The average quarterly decline in the past decade has been 2.1% of global demand, or about 1.7 million barrels a day. But with oil prices already trading near record highs above $110 a barrel, the second-quarter global demand drop looks to be anything but typical this year.

The U.S. Energy Information Administration projects the drop-off will be just 760,000 barrels a day, or less than 0.9%. That’s the slimmest decline since 2004, when raucous booming demand growth from China and other developing countries ignited the rally that has tripled the value of crude oil.

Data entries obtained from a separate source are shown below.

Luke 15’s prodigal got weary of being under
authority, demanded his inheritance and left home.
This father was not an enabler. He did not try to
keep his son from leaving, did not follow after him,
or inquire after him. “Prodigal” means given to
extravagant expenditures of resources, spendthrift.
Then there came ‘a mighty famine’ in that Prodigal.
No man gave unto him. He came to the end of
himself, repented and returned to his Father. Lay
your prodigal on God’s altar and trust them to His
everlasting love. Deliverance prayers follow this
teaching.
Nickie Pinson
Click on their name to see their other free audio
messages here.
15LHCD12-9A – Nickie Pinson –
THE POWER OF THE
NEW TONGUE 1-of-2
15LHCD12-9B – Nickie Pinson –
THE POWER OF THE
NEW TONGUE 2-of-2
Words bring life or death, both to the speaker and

MY COMMENT: If this is the slack period and the price is rising dramatically, what does this mean for the heavy consumption summer season? If oil is $110 now what will it be in July? My guess is $120-$125 for gas at $4.00 on average. I suspect that this summer will mark the turning point — the point at which somnabulent Americans finally wake up and realize that that they are in big-time trouble.


The Bureau for Labor Studies said US import costs rose 14.8% in March, up from 9.1% six months before.

This should tell you something: Priced in gold, oil is the same price as it was a decade ago, fifty years ago, and in 1932.

Financial Times, April 10 – “oil prices jumped . . . .  further stoking inflation . . . ”

MY COMMENT: Allow me to correct the esteemed FT; rising oil prices don’t cause inflation. Its the other way around, monetary inflation causes rising oil price. The experts should know better but, hey, they’re sleeping with the government, as all media does.

As congress and the Fed dump hundreds of billions into bailouts for this Mad Max economy of ours, we can expect inflation escalate dramatically, despite deflation of many assets, which is not the same thing as general price deflation. It is those tens of trillion of dollars we send to China, et. al. for cheap goods, plus the trillions to the oil producers that has flooded the world with dollars that are now returing home to roost in the form of higher prices for everything we import which, nowadays, is most everything, since we don’t make anything of value anymore that anyone really wants. Except for boats which nobody can afford to fuel anymore.

According to, domestic inflation as calculated the way it was in 1980, before they started lying to us, is currently 11.4%. Does that seem about right to you?